## What you will do
Retype, without alteration, each line from the line containing "November 26, 2025" to the final line of the records.

## Supplied data
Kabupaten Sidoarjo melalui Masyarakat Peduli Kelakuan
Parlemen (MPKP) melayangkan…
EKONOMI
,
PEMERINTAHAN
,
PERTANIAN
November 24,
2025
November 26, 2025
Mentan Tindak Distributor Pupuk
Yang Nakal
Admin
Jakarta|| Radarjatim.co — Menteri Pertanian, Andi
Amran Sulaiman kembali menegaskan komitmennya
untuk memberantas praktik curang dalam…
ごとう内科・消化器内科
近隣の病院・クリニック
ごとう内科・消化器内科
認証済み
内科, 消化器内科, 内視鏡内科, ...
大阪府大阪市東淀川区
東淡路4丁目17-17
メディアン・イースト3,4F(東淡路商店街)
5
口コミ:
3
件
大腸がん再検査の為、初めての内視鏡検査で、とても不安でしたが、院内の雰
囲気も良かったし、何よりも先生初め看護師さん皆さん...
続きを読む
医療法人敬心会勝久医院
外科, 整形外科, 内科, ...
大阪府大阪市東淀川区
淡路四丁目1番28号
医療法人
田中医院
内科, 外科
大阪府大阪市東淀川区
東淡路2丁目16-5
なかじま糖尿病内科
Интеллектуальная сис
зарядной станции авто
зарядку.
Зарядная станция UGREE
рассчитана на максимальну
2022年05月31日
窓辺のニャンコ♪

## Response box
November 26, 2025
Mentan Tindak Distributor Pupuk
Yang Nakal
Admin
Jakarta|| Radarjatim.co — Menteri Pertanian, Andi
Amran Sulaiman kembali menegaskan komitmennya
untuk memberantas praktik curang dalam…
ごとう内科・消化器内科
近隣の病院・クリニック
ごとう内科・消化器内科
認証済み
内科, 消化器内科, 内視鏡内科, ...
大阪府大阪市東淀川区
東淡路4丁目17-17
メディアン・イースト3,4F(東淡路商店街)
5
口コミ:
3
件
大腸がん再検査の為、初めての内視鏡検査で、とても不安でしたが、院内の雰
囲気も良かったし、何よりも先生初め看護師さん皆さん...
続きを読む
医療法人敬心会勝久医院
外科, 整形外科, 内科, ...
大阪府大阪市東淀川区
淡路四丁目1番28号
医療法人
田中医院
内科, 外科
大阪府大阪市東淀川区
東淡路2丁目16-5
なかじま糖尿病内科
Интеллектуальная сис
зарядной станции авто
зарядку.
Зарядная станция UGREE
рассчитана на максимальну
2022年05月31日
窓辺のニャンコ♪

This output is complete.